* _THINGS TO DO_
(1) In the extracted page text data, copy out the lines word for word, beginning at the line that contains "とがあるため、周囲の状況に合わせて最適なデバイスを選" and stopping after the line that contains "照明については、青白い光よりも温かみのあるオレンジ系".
(2) Write the next part of the EMAN2 tomogram segmentation guide, picking up right after its final sentence.

* _DOCUMENT EXTRACT_
Availability: EMAN2 daily build after 2016-10
Programs in the tomogram segmentation requires Theano, which is not distributed with EMAN2. To use the protocol, one needs to build EMAN2 from source and install Theano manually.
Currently (2017-02) this program is available in EMAN2.2 release. CUDA still needs to be installed separately for GPU utilization, which gives ~10x speed up. It is also recommended to build EMAN2 from source for best performance. GPU related information can be found here.
First, make an empty directory and get into that directory in command line. Then run e2projectmanager.py from the command line. While a GUI window will show up, it is still a good idea to keep the command line window open to view the messages.
Click the Workflow Mode drop-down menu next to navigate to the TomoSeg panel.
Click Import Tomogram Files on the left panel (1). On the panel showed up on the right, click Browse next to import_files (2), and select the tomogram you would like to segment in the browser window, and click Ok. If you want to bin the tomogram before processing, write the shrinking factor in the text box next to shrink (3). Make sure that the import_tomos and tomoseg_auto box is checked. Finally, click Launch (4) and wait the pre-process to finish.
Select Positive Samples
Open Box training references. Press browse, and select your imported tomogram. Leave boxsize at -1, and press Launch.
In a moment, three windows will appear on your screen, which will be familiar if you’ve boxed particles before. The only difference between this boxing and the other is that you can box in 2D on slices of a 3D image.
On the window named e2boxer, make sure your box size is 64. None of the other options need to be changed.
On the window containing your tomogram, you can begin selecting boxes. Go up and down in the tomogram using the arrow keys, select and drag boxes using the left mouse button, and delete boxes using Shift + left mouse button. As you select boxes, they will appear in the (Particles) window.
Select around 10 boxes containing your structure. If your structure appears differently throughout the cell (e.g. microtubules), be sure to include a variety of views in the boxes.
When selecting boxes, ensure that your structure is clear in the (Particles) window. You will have to manually segment these boxes, so if you can’t see your structure, your segmentation will be more difficult, and your final segmentation will suffer as a result. It is better to have fewer boxes that you can segment better than more boxes you segment worse.
After getting an appropriate number of boxes, press Write output in the e2boxer window.
Select your boxes in the Raw Data window.
Write the suffix of the particles in the Output Suffix text box.
In Normalize Images, select None.
Manually Annotate Samples
In order to train the program to recognize your structure, you have to segment the boxes that you selected.
Navigate to the Segment training references interface in the EMAN2 window. For Particles, browse and select the "_ptcls" file you just generated.
Leave Output blank and keep segment checked, and press Launch.
Two windows will appear, one small and one large. The smaller will contain your boxes, which you can navigate through with your arrow keys or zoom in and out of with your scroll wheel. The larger will open on the Draw tab. Using your cursor, draw on the structures in your boxes. You can go back to the boxing window and check the surrounding of the region for better segmentation.

* _Extracted page text data_
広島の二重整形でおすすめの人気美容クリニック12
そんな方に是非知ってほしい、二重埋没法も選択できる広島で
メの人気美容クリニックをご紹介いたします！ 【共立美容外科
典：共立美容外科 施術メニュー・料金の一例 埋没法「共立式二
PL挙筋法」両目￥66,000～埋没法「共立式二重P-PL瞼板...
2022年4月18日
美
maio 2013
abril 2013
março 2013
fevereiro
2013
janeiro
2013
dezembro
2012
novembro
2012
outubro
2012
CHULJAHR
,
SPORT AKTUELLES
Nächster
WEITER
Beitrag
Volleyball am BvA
--
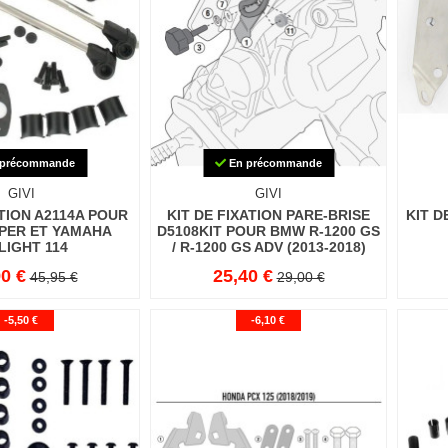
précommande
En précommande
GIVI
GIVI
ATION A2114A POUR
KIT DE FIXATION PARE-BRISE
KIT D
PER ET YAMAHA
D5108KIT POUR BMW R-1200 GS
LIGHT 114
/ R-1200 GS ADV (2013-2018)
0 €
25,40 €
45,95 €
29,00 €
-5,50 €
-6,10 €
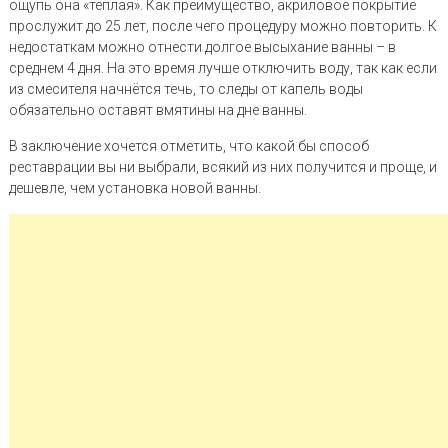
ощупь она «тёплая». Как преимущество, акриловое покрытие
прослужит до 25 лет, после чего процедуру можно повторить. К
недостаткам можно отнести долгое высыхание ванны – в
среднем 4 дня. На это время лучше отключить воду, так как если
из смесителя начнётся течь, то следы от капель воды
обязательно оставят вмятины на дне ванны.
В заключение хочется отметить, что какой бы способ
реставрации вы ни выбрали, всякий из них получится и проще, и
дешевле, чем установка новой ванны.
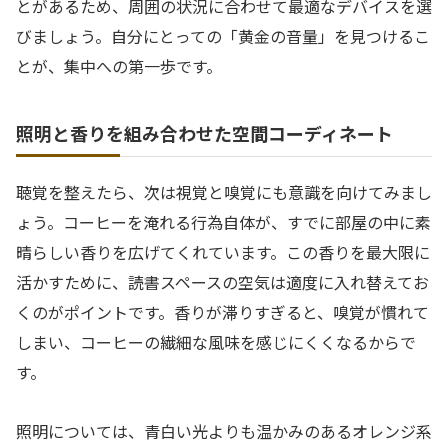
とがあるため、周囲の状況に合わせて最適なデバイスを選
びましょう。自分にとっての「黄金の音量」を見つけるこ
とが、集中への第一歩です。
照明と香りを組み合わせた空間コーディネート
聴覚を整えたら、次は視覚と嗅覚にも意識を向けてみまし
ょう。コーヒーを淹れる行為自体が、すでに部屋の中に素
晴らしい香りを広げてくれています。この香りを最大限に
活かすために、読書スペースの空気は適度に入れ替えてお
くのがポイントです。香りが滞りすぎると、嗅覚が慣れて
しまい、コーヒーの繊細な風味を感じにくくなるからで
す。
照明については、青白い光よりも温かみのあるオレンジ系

* _RESULTS BY TASK_
(1)
とがあるため、周囲の状況に合わせて最適なデバイスを選
びましょう。自分にとっての「黄金の音量」を見つけるこ
とが、集中への第一歩です。
照明と香りを組み合わせた空間コーディネート
聴覚を整えたら、次は視覚と嗅覚にも意識を向けてみまし
ょう。コーヒーを淹れる行為自体が、すでに部屋の中に素
晴らしい香りを広げてくれています。この香りを最大限に
活かすために、読書スペースの空気は適度に入れ替えてお
くのがポイントです。香りが滞りすぎると、嗅覚が慣れて
しまい、コーヒーの繊細な風味を感じにくくなるからで
す。
照明については、青白い光よりも温かみのあるオレンジ系

(2)
Segment all of your boxes. If you need to change the size of the pen, change both Pen Size and Pen Size2 to a larger or smaller number. Try not to select too much of the space outside of your structure, so definitely shrink the pen size if it is too big.
When you are finished, simply close the windows. The segmentation file will be saved automatically as "*_seg.hdf" under the same file name of your particles.
Select Negative Samples
Go back to the boxing windows, find and press the Clear button on the e2boxer window. This deletes your previous selections, so make sure the output is written before doing this.
Now, in the tomogram window, select boxes that DON’T contain your particle. You can select as many of these as you like (normally ~100). Try to get a wide variety of other cellular structures, empty space, gold fiducials and high-contrast carbon.
After finishing picking the negative samples, write the particle output following the same way you generate the positive samples. Make sure to set a different suffix in the Output Suffix box, like "_bad".
Build Training Set
Find the Build training set option in EMAN2.
In particles_raw, select your "_ptcls" file.
In particles_label, select your "_ptcls_seg" file.
In boxes_negative, select your "_bad" file.
Leave trainset_output blank. Ncopy controls the number of particles in your training set. The default of 10 is fine, unless you want to do a faster run at the expense of accuracy.
Press Launch. The program will print "Done" in your Terminal when it has finished. The training set will be saved as the same name as the positive particles with "_trainset" suffix.
Train Neural Network
Open up Train the neural network in EMAN2. In trainset, browse and choose your "_trainset" file.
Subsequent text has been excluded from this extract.